EXERCISE:
Pick up the article on Franklin Avenue Baptist Church's new sanctuary and continue it from its last sentence.

SELECTED PASSAGE:
====
Hurricane Katrina struck the Gulf Coast in 2005, so why are we still talking about it in 2019? Folks from impacted areas such as New Orleans are still dealing with ripple effects from the devastation. New Orleans’ Franklin Avenue Baptist Church is an example. Prior to Hurricane Katrina, it was a growing church poised to expand to a second campus. That all changed after Katrina scattered its congregation away from the Gulf Coast.
As time rolled on, congregants returned to Franklin Avenue Baptist Church, and the need to expand became stronger than ever. However, perhaps fueled by the Katrina experience, the church’s goals evolved.
It no longer wanted to expand to a second campus. Instead, it wanted to start from square one to build a facility where they could all congregate together and meet future needs.
The church and its community turned to seasoned house of worship (HOW) market integrator Mankin Media to build out the audio, video and lighting systems in a new 3,500-seat sanctuary.
‘4D’ Process Facilitates AV Project
Franklin Baptist Church’s leadership had some significant goals with the new facility when it came to leveraging technology.
They wanted to build a facility that would enable all of their congregation to fit into one room while maintaining high-quality audio and video coverage regardless of where congregants are seated.
Technology-wise, they wanted to demonstrate a big step up from their previous facility. Mankin, meanwhile, has processes in place to help HOW clients take ownership of the implementation plan.
====
Stored data entries:
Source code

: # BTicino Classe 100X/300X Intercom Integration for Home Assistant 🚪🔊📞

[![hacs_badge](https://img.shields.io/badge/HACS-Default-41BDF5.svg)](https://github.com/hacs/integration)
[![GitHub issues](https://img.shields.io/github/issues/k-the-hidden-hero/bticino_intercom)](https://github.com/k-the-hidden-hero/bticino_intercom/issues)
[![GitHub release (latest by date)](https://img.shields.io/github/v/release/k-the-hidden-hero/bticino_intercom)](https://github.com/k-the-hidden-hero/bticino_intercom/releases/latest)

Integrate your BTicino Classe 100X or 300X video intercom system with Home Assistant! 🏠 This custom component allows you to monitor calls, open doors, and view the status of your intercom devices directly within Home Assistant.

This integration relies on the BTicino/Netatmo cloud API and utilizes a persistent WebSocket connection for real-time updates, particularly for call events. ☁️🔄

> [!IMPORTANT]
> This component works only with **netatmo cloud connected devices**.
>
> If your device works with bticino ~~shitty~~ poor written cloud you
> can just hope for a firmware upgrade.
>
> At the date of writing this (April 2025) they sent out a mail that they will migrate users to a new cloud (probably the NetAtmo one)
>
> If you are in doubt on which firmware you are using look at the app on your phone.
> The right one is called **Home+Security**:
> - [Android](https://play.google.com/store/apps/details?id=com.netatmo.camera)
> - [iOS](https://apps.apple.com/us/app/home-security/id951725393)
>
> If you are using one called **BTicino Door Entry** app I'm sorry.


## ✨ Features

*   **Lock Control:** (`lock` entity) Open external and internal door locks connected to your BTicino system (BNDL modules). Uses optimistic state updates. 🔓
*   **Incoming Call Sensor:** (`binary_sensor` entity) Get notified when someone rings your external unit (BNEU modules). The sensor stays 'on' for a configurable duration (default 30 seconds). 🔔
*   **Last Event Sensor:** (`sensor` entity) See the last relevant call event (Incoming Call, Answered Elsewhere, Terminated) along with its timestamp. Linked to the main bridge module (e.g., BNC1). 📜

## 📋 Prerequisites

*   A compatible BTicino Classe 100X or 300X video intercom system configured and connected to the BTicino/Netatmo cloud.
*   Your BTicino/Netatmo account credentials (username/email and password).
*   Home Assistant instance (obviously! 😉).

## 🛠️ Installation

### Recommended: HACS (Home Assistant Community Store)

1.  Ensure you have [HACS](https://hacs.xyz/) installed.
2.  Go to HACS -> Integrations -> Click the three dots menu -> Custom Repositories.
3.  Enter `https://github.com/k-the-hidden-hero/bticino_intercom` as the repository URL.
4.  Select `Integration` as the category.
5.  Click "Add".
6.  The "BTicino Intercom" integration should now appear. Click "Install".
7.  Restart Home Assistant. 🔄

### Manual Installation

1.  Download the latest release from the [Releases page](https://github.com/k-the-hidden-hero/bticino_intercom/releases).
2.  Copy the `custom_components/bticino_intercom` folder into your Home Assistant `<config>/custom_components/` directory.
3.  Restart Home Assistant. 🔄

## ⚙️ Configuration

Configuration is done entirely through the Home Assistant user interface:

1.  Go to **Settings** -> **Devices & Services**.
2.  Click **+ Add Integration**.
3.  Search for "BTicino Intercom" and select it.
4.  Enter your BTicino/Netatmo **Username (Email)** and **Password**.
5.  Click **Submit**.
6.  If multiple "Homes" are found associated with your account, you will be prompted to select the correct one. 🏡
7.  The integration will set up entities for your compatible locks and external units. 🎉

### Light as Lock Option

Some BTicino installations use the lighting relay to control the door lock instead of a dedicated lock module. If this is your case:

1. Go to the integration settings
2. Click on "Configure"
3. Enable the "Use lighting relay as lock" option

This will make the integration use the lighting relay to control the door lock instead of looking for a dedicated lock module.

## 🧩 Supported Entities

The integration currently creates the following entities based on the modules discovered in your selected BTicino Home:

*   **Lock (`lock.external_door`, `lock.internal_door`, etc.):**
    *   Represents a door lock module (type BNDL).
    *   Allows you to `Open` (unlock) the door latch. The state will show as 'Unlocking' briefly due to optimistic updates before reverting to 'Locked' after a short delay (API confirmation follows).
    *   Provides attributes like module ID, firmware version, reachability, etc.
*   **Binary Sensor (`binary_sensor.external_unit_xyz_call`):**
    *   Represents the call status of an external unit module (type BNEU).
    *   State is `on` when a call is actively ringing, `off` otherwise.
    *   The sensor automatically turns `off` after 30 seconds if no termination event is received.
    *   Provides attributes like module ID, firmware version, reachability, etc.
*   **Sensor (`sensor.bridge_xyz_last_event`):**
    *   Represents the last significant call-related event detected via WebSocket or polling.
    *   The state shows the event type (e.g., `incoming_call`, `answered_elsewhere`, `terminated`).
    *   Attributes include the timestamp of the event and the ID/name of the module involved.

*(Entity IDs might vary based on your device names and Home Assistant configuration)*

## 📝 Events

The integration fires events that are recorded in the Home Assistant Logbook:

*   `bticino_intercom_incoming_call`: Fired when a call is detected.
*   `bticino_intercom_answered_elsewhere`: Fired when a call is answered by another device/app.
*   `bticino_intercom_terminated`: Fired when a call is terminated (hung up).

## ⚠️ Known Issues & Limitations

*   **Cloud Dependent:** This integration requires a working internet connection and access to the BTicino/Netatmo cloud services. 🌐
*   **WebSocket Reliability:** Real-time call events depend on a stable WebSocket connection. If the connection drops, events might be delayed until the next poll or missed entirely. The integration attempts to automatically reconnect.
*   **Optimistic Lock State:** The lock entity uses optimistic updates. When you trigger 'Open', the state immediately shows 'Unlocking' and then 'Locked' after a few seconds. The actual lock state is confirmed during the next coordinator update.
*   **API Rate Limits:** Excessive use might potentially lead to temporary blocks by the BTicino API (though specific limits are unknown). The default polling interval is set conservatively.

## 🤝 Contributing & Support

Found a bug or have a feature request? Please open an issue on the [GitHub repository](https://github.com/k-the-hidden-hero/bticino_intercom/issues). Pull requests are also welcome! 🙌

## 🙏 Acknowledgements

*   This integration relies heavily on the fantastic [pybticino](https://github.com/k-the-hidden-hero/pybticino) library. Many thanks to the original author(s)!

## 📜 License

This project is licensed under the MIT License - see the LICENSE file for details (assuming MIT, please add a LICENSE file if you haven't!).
====
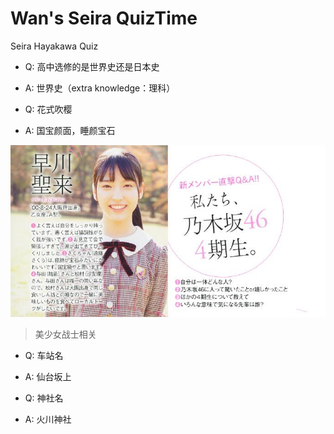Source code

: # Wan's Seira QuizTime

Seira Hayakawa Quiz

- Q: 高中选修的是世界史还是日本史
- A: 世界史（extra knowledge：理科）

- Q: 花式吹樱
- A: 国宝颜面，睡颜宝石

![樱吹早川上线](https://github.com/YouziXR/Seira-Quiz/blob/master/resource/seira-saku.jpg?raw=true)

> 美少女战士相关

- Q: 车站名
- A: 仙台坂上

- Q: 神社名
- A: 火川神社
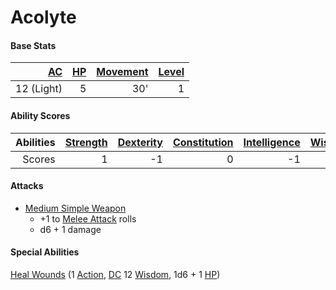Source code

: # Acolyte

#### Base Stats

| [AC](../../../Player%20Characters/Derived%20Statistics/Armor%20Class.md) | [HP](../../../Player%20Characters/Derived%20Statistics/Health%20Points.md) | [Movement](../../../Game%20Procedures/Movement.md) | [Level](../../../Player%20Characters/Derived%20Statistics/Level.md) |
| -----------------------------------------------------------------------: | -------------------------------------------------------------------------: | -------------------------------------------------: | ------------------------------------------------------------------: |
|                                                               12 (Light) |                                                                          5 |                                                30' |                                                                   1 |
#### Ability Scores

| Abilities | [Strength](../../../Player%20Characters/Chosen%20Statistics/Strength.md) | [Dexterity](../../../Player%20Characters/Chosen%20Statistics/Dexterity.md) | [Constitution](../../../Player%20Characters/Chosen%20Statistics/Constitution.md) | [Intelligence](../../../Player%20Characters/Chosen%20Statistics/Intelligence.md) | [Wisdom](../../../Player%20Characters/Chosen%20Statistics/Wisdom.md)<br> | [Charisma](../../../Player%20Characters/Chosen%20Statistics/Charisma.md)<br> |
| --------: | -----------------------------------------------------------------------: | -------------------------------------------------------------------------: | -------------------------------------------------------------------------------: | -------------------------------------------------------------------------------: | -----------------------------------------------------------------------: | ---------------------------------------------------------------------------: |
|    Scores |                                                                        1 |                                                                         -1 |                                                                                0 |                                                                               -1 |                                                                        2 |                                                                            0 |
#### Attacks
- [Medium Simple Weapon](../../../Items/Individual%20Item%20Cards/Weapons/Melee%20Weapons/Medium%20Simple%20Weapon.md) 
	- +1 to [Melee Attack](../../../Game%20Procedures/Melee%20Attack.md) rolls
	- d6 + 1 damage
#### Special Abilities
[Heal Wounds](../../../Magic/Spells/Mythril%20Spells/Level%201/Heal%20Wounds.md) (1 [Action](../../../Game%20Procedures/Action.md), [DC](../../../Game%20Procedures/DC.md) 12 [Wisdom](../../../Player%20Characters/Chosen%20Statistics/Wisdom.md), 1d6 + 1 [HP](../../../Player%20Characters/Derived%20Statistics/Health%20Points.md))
====
RESULT:
The Mankin Media 4D process — Dream, Develop, Deploy, Defend — allowed the church staff to know the plan from the beginning and enabled them to make necessary adjustments as the project progressed.
Franklin Baptist Church’s technology team wanted to have experience insurance to help them ensure maximum uptime. In other words, they wanted to invest in supporting the project’s long-term success.
The Mankin Media Solution
The Franklin Avenue team decided to include Mankin Media’s Guardian, which is a monitoring service that provides support for all deployed audio-video-lighting (AVL) systems.
The service links Franklin Avenue’s production systems to Mankin’s network operations center (NOC). This enables the staff and volunteers to pick up a phone and call Mankin’s staff if help is needed.
Mankin’s Guardian team has the system schematics and can see the system in real time, enabling all monitoring of their system to happen in real time.
With Mankin’s Guardian Lifeline service, the church is just an intercom button away from broadcast engineers that are staffed on Sunday mornings from the Guardian NOC in Franklin, Tenn.
As for the challenge of sitting all 3,500 congregants in an AVL sweet spot, Mankin stepped up. It installed 59 Chauvet moving lights to help provide dynamic lighting options. It installed a video system to both capture, record and then stream the worship and sermons to other locations around the building and over the Internet.
The Impact on Franklin Avenue Baptist Church
In all, it was an 18-month design/deploy process. Communication was essential to both parties, according to Mankin Media. The integration firm presented an iPad to the church elders in 2017 to help speed coordination meetings.
“It was important for the Franklin Avenue Baptist Church leaders to see the renderings and files that our engineering team was producing every month,” says Ben Mankin, president.
“It was easy to deliver an iPad with the correct collaborative applications on it to have status report meetings.”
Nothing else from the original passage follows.